Los expertos en rescate alpino de Piamonte, Liguria y Lombardía se dedicaron a liberarlo, junto con médicos y técnicos de construcción especializados en ampliar los estrechos pasajes de las cuevas. Pero la convalecencia del espeleólogo será larga y continuará el lunes.
La alarma sonó alrededor de las cinco de la tarde. hoy. Fue entonces cuando, tras el accidente, los demás exploradores salieron de la cueva y llamaron al 112. El equipo de rescate de montaña del Piamonte formó un primer equipo de rescate, que llegó a la aldea al cabo de una hora. Pianbernardo luego al lugar del accidente (aproximadamente 1.200 metros altitud). Luego bajaron y trabajaron hasta bien entrada la noche para llegar al herido, estabilizarlo e instalar una línea telefónica por cable para mantener un contacto constante con el mundo exterior. Pero aún serán necesarias horas para devolver al espeleólogo a la superficie, precisamente porque será necesario ampliar los estrechos túneles que conducen a 120 metros de profundidad: Se trata de una operación delicada, sobre todo por la profundidad y las características del entorno subterráneo en el que se encontraba atrapado el joven herido de unos veinte años.

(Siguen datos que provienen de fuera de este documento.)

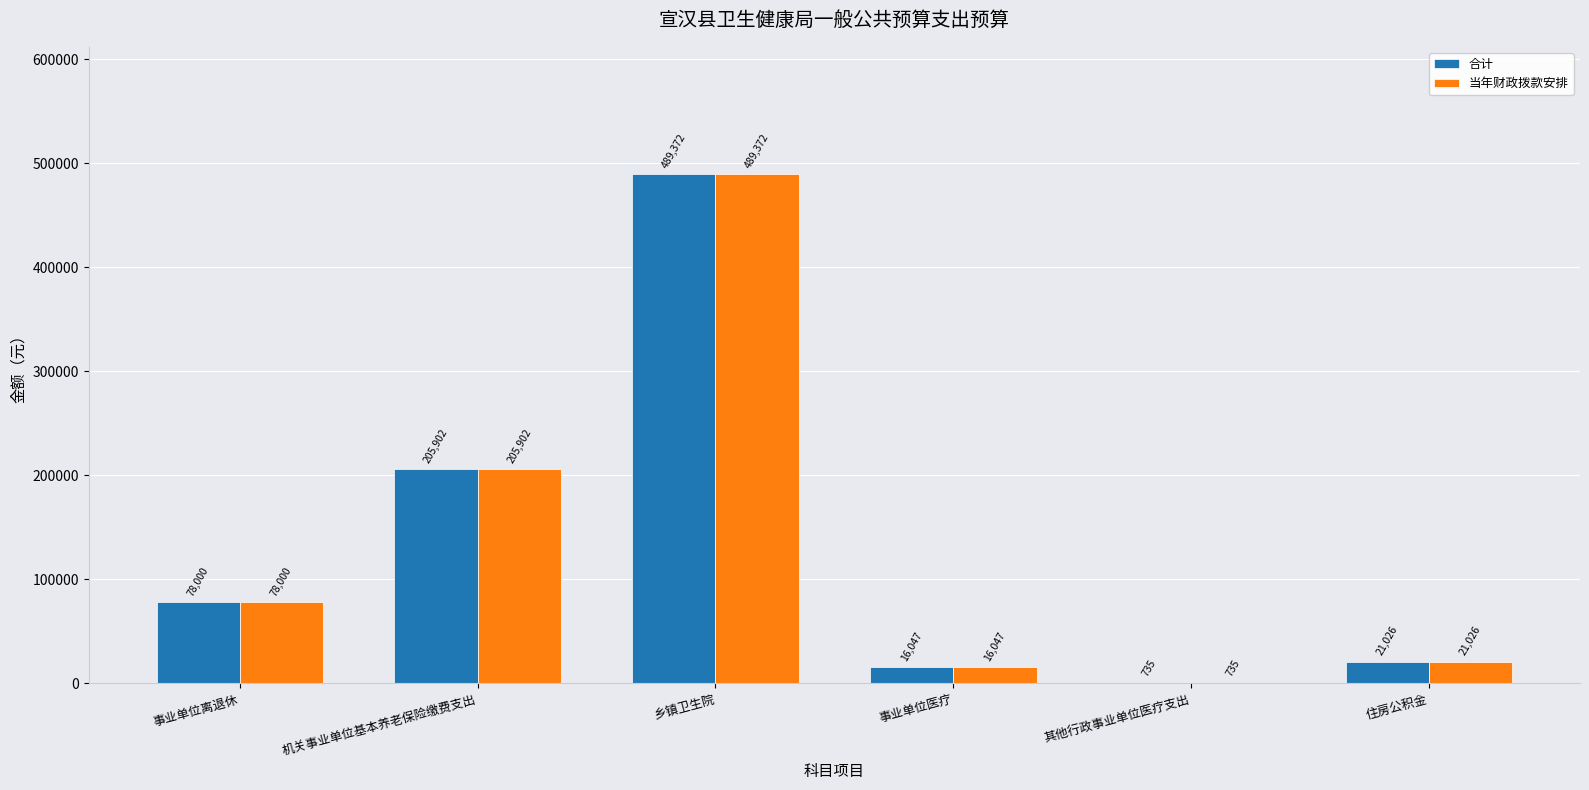

Is it true that 当年财政拨款安排 equals 720528 at 乡镇卫生院?

False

La operación es muy similar a la que finalizó con final feliz entre el 20 y 21 de julio del año pasado, donde tardaron 24 horas en liberarse. Marco MassolaEspeleólogo de 62 años. Por la mañana partió, con sus compañeros del grupo espeleológico Cai di Lanzo, para explorar elEl abismo del “Pato Donald” de Ormea, a 1.870 metros sobre el nivel del mar, en las montañas de Cuneo (a pocos kilómetros de la Cueva de los Jabalíes Voladores, descubierta en 2007 en una zona caracterizada por más de 600 cavidades registradas entre cuevas, pozos y grandes sistemas subterráneos).
Massola estaba delante de todos, en la boca de un pozo, cuando fue alcanzado en la cabeza por una piedra de al menos 40 kilos. La roca le había roto el casco, lo que probablemente le salvó la vida. Luego fueron necesarios más de 50 socorristas para organizar la ayuda y llegar hasta él. Luego se instaló una carpa con calefacción y aire acondicionado, donde el herido fue estabilizado y monitoreado por dos médicos especialistas en rescate médico en ambientes subterráneos. Los técnicos de rescate en montaña tuvieron que utilizar microcargas explosivas para ampliar tres cuellos de botella que impedían el paso del herido, inmovilizado con un “ked”, una especie de camilla que ayuda a proteger la columna en espacios extremadamente estrechos. Así, después de media hora de ascenso, Massola y sus rescatistas lograron regresar a la superficie: “Por fin”, declaró el espeleólogo antes de ser subido al helicóptero y transportado al hospital Santa Croce de Cuneo. Y hoy, diez meses después de su accidente, fue uno de los primeros en enterarse del accidente de su “colega” y en preguntar por su estado: “Hablé con los que cayeron con él y me dijeron que no debía sufrir lesiones graves”, relata el hombre de 62 años, por teléfono a República.